I have sometimes been angry with myself for messing up an assignment. Other times, I thought that I did not always invest well...but you never know. The time I spent driving girls around, helping with Bible study at school, writing notes, helping with English assignments or teaching people may have actually been worthwhile. All I can say is that I love the people that I come into contact with as I believe that they are my mission field. Sometimes they think I'm weird. Sometimes I guess I am.
But my time is valuable. Everyone's is. That point was driven home to me this week at the premature death of one of Jill's high school classmates. None of us know how much time we have, and so we need to make the most of every day. It isn't always easy. We want to be appreciated. We'd like to be significant. We have a strong need to matter. Sometimes that means that we have to make tough calls about what we can and cannot do.
Thanks for letting me be a little reflective here.
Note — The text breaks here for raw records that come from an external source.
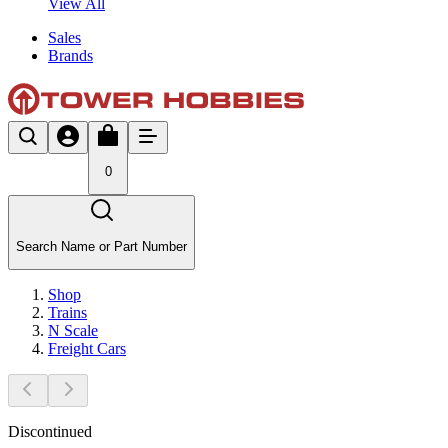
View All
Sales
Brands
0
Search Name or Part Number
Shop
Trains
N Scale
Freight Cars
Discontinued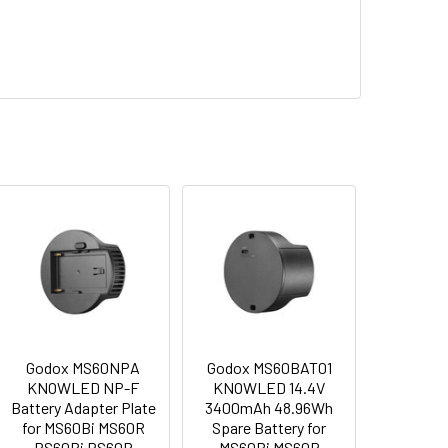
y Fast Charger for NP-F980/970/950/ 770/
 PLATE FOR MS60BI MS60R RS60BI RS60R
Y ADAPTER PLATE FOR MS60BI MS60R RS60BI RS60R
Godox MS60NPA
Godox MS60BAT01
KNOWLED NP-F
KNOWLED 14.4V
Battery Adapter Plate
3400mAh 48.96Wh
for MS60Bi MS60R
Spare Battery for
RS60Bi RS60R
MS60Bi MS60R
I know that everything I've said are things that we all know. I just believe that life would be far sweeter if we actually took time to appreciate people and less time trying to impress them. I tend to not trust people who brag about their possessions, and I don't particularly enjoy hearing gossip. I'd much rather hear about something wonderful going on in their lives, or just see them and get a quick hug.
Life is short. Some days go on forever, but those days roll into years and then into generations. That's why I wanted to write this tonight. I'm ready to step back into the sun. Thanks for reading.